__Task goal__: Please print every text line of the material below word for word, leaving the pictures out.

(Figure understanding tasks)
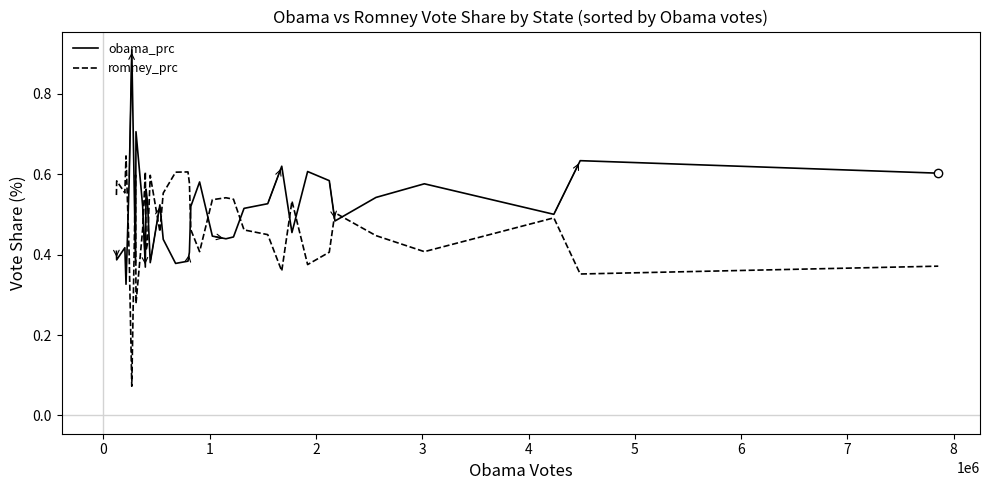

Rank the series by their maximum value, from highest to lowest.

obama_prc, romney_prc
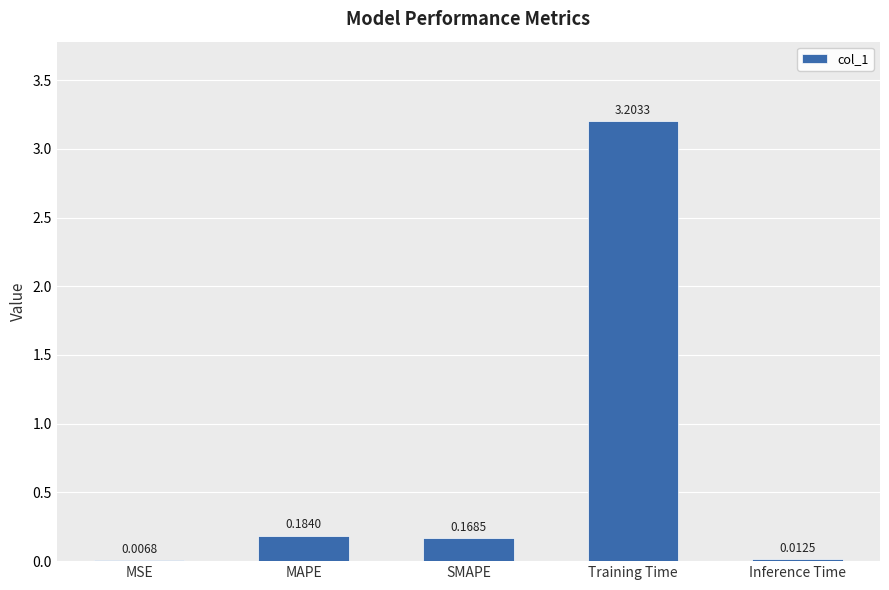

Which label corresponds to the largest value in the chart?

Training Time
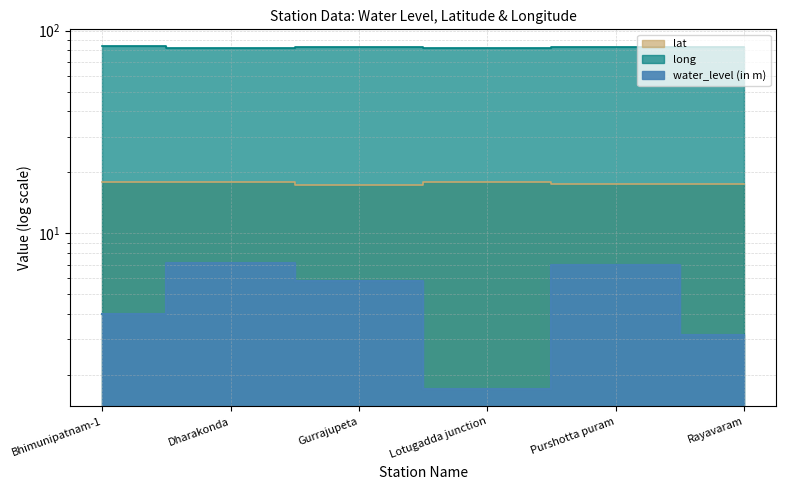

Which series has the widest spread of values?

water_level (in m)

__Response__:
Rank the series by their maximum value, from highest to lowest.

obama_prc, romney_prc

Which label corresponds to the largest value in the chart?

Training Time

Which series has the widest spread of values?

water_level (in m)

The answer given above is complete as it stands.